The core difference between 1 / 3 and 2 is the lifetime of the variable which is being captured. In 1 and 3 the lambda is capturing the iteration variable str. In both for and foreach loops there is one iteration variable for the lifetime of the loop. When the lambda is executed at the end of the loop it executes with the final value: zar
In 2 you are capturing a local variable who's lifetime is a single iteration of the loop. Hence you capture the value at that time which is "foo"
The best reference I can you you to is Eric's blog post on the subject
http://ericlippert.com/2009/11/12/closing-over-the-loop-variable-considered-harmful-part-one/
The following happens in loop 1 and 3:
The current value is assigned to the variable str. It is always the same variable, just with a different value in each iteration. This variable is captured by the lambda. As the lambda is executed after the loop finishes, it has the value of the last element in your array.
The following happens in loop 2:
The current value is assigned to a new variable localStr. It is always a new variable that gets the value assigned. This new variable is captured by the lambda.

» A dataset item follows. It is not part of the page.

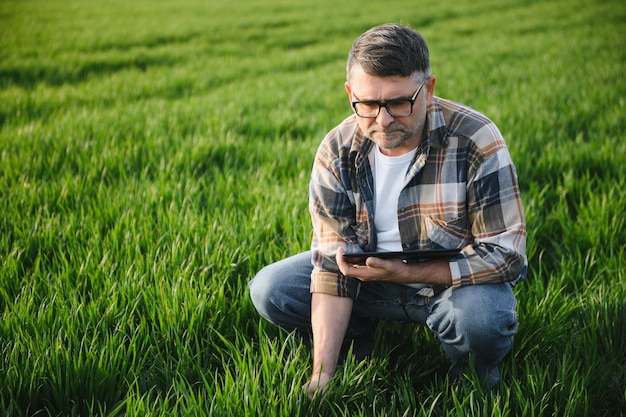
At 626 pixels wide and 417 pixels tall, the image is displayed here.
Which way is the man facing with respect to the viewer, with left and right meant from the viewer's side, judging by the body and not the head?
facing the viewer and to the left of the viewer
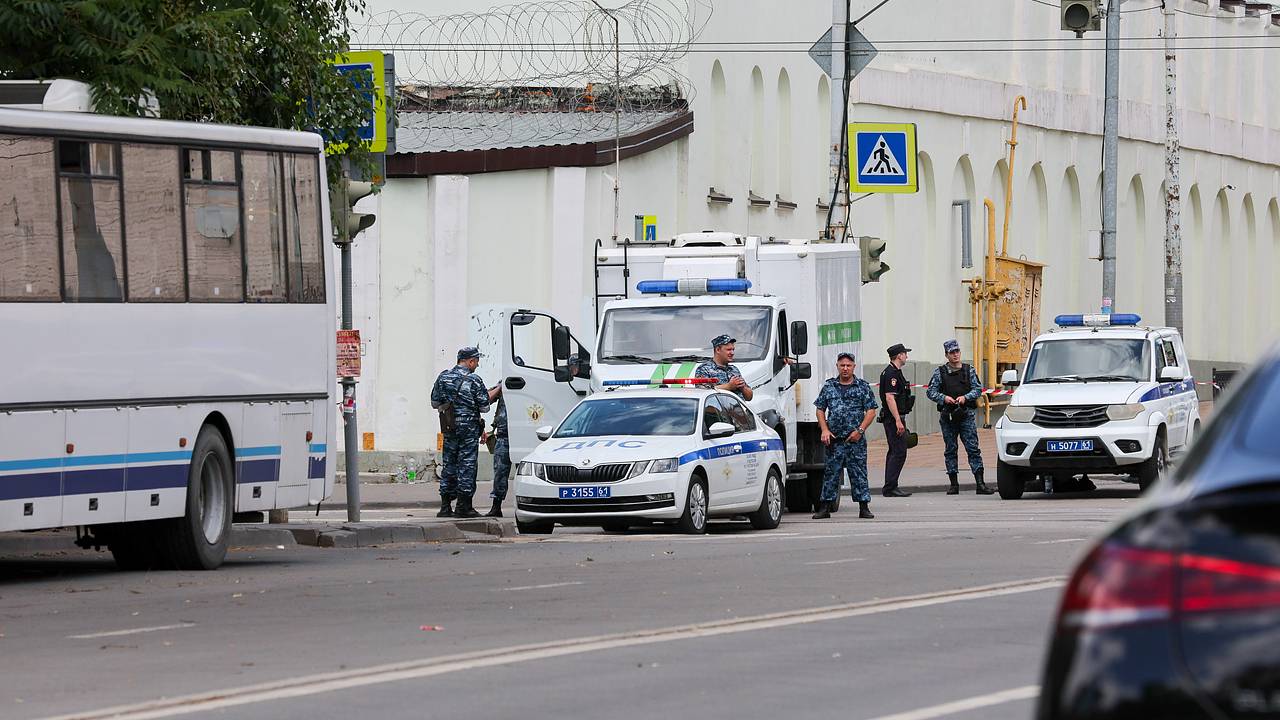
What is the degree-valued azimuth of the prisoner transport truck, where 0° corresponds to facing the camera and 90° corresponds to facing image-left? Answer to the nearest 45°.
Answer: approximately 0°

Because the next iteration of the loop creates a new variable, the value of the captured variable is not changed and because of that it outputs "foo".
For the people from google
I've fixed lambda bug using this approach:
I have changed this
for(int i=0;i<9;i++)
btn.OnTap += () => { ChangeCurField(i * 2); };
to this
for(int i=0;i<9;i++)
{
int numb = i * 2;
btn.OnTap += () => { ChangeCurField(numb); };
}
This forces "numb" variable to be the only one for the lambda and also makes generate at this moment and not when lambda is called/generated < not sure when it happens.